Background: Hepatocellular carcinoma (HCC) is one of the most common solid tumor entities worldwide and the third leading cause of cancer related death. For advanced stage disease, systemic pharmacotherapy is the only established therapy, targeting the oncogenic protein kinases pathways. However, chemotherapy still yields poor response rates and survival in those patients. Recently, it could be demonstrated, that activating the protein phosphatase pathways may have a therapeutic impact on various types of cancer.

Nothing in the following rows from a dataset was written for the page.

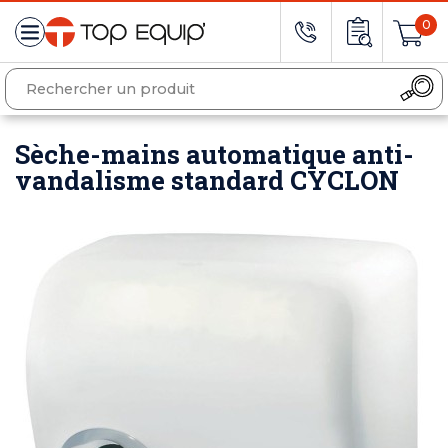
0
Sèche-mains automatique anti-
vandalisme standard CYCLON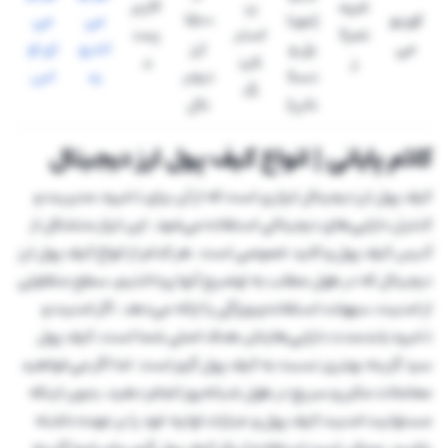
غیرم
ن
کاربر
کوینو
(موبا
۱۵۰۰
می
می
تمرک
استی
پسن
می
یل و
ارز
اندرو
ای او
ز
کین
د
دسک
دیجی
ید
اس
گ
تاپ)
تال
کلام پایانی | انواع کیف پول ارز دیجیتال
کیف پول ارز دیجیتال ابزاری است که از آن برای ذخیره، مدیریت و
کنترل دارایی‌های دیجیتالی استفاده می‌شود. این ابزار متشکل از
آدرس کیف پول و کلید خصوصی است. هر کدام از انواع کیف پول ارز
دیجیتال که در طول مطلب به توضیح آنها پرداختیم، سطح متفاوتی
از امنیت، سهولت استفاده و ویژگی را ارائه می‌دهد. اگر امنیت و
ذخیره بلندمدت دارایی‌هایتان هدف اصلی شما است، کیف پول
سرد گزینه بهتری نسبت به کیف پول گرم است. اما اگر می‌خواهید
معاملات مکرر و سریع در طول شبانه‌روز انجام دهید، بدون اینکه
مسئولیت امنیت کیف پول و عبارات اولیه خود را بر عهده داشته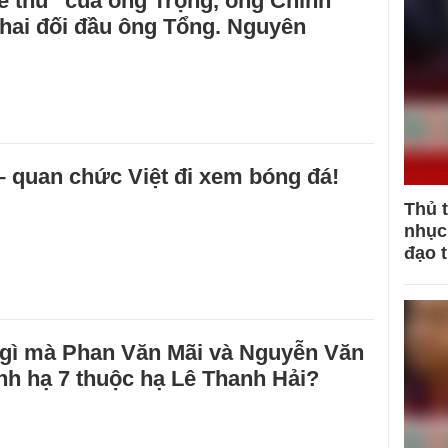
ẻ thù“ của ông Trọng, ông Chính
hai đối đầu ông Tổng. Nguyên
 quan chức Việt đi xem bóng đá!
Thủ 
nhục 
đạo 
gì mà Phan Văn Mãi và Nguyễn Văn
nh hạ 7 thuộc hạ Lê Thanh Hải?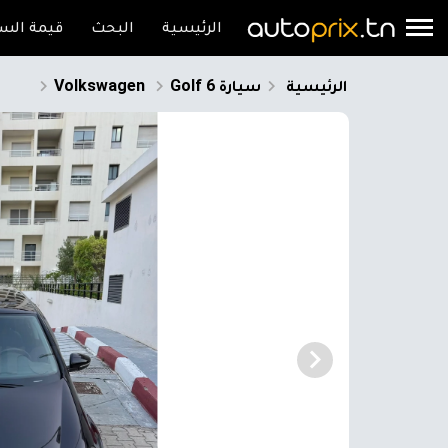
الرئيسية
البحث
قيمة السي
الرئيسية
سيارة
Golf 6
Volkswagen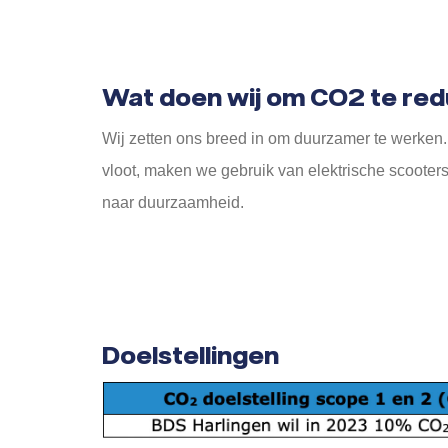
Wat doen wij om CO2 te re
Wij zetten ons breed in om duurzamer te werken
vloot, maken we gebruik van elektrische scooter
naar duurzaamheid.
Doelstellingen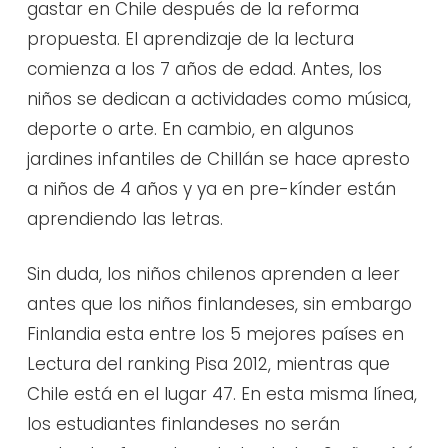
gastar en Chile después de la reforma
propuesta. El aprendizaje de la lectura
comienza a los 7 años de edad. Antes, los
niños se dedican a actividades como música,
deporte o arte. En cambio, en algunos
jardines infantiles de Chillán se hace apresto
a niños de 4 años y ya en pre-kínder están
aprendiendo las letras.
Sin duda, los niños chilenos aprenden a leer
antes que los niños finlandeses, sin embargo
Finlandia esta entre los 5 mejores países en
Lectura del ranking Pisa 2012, mientras que
Chile está en el lugar 47. En esta misma línea,
los estudiantes finlandeses no serán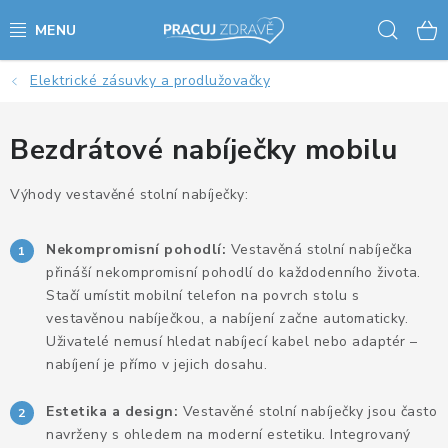
Přejít
Hled
na
obsah
Elektrické zásuvky a prodlužovačky
AKCE - SLEVY - VÝPRODEJ
STOLY A ŽIDLE
Bezdrátové nabíječky mobilu
VÝŠKOVĚ NASTAVITELNÉ STOLY
Výhody vestavěné stolní nabíječky:
KANCELÁŘSKÉ PSACÍ STOLY
Nekompromisní pohodlí:
Vestavěná stolní nabíječka
přináší nekompromisní pohodlí do každodenního života.
NOHY KE STOLU A PODNOŽE
Stačí umístit mobilní telefon na povrch stolu s
vestavěnou nabíječkou, a nabíjení začne automaticky.
Uživatelé nemusí hledat nabíjecí kabel nebo adaptér –
PŘÍSLUŠENSTVÍ KE STOLŮM
nabíjení je přímo v jejich dosahu.
KANCELÁŘSKÉ KONTEJNERY
Estetika a design:
Vestavěné stolní nabíječky jsou často
navrženy s ohledem na moderní estetiku. Integrovaný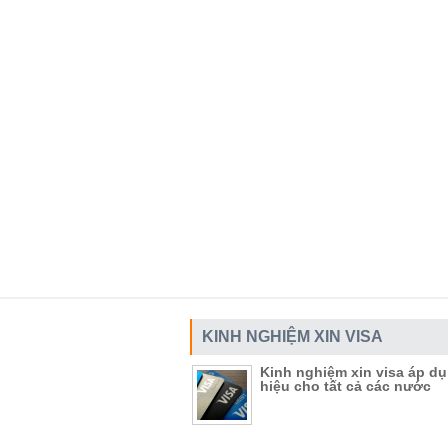
KINH NGHIỆM XIN VISA
Kinh nghiệm xin visa áp d
hiệu cho tất cả các nước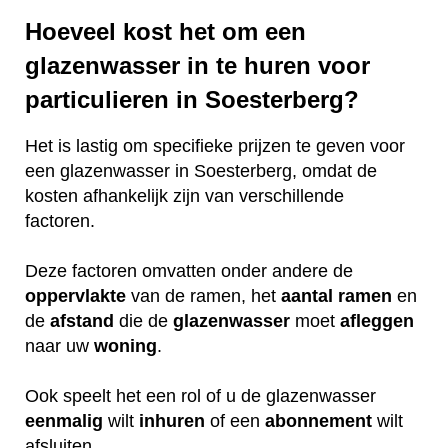
Hoeveel kost het om een
glazenwasser in te huren voor
particulieren in Soesterberg?
Het is lastig om specifieke prijzen te geven voor
een glazenwasser in Soesterberg, omdat de
kosten afhankelijk zijn van verschillende
factoren.
Deze factoren omvatten onder andere de
oppervlakte
van de ramen, het
aantal ramen
en
de
afstand
die de
glazenwasser
moet
afleggen
naar uw
woning
.
Ook speelt het een rol of u de glazenwasser
eenmalig
wilt
inhuren
of een
abonnement
wilt
afsluiten.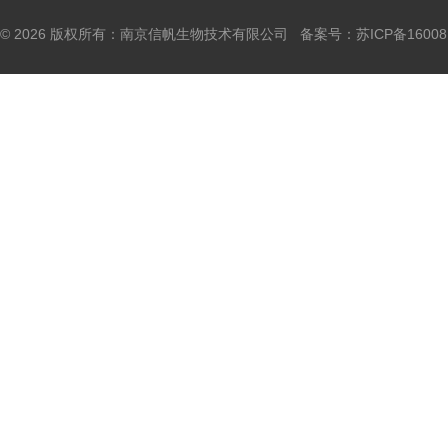
© 2026 版权所有：南京信帆生物技术有限公司 备案号：
苏ICP备16008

Methods: The murine and human HCC cell lines Hepa 1 – 6, Hepa 129, HuH7, HepG2 and Hep3B were used for in vitro studies. Cells were treated with either direct (N-hexanoyl-D-sphingosine) or indirect (N,N-dimethylsphingosine, COG449) protein phosphatase 2A (PP2A) activators and cell proliferation, apoptosis and necroptosis were assessed by neutral red staining. PP2A activity was assessed by coimmunoprecipitation and consecutive activity assay. Regulation of the PP2A inhibitory proteins I1PP2A, I2PP2A and CIP2A, as well as signal transduction pathways, were analysed by Western Blot and qRT-PCR. Human HCC tissue samples, obtained from surgical resection were tested for the above mentioned proteins (n = 22) in relation to tumor-free surrounding liver tissue and correlated with their Ki67 expression.

Results: The activity of the PP2A inhibitory proteins was markedly up-regulated in mouse and human HCC cell lines. Furthermore, pharmacologic inactivation of I2PP2A, as well as direct or indirect activation of PP2A, led to an AKT mediated growth suppression of HCC cells in vitro, which was at least partly dependent on necroptosis induction. In human HCC, increased levels of I1PP2A, I2PP2A and CIP2A were furthermore significantly correlated to cell proliferation.

Conclusions: Our data demonstrate that the protein phosphatase pathway is a potential novel treatment target in HCC and PP2A activators represent possible agents in the future therapy of this malignancy.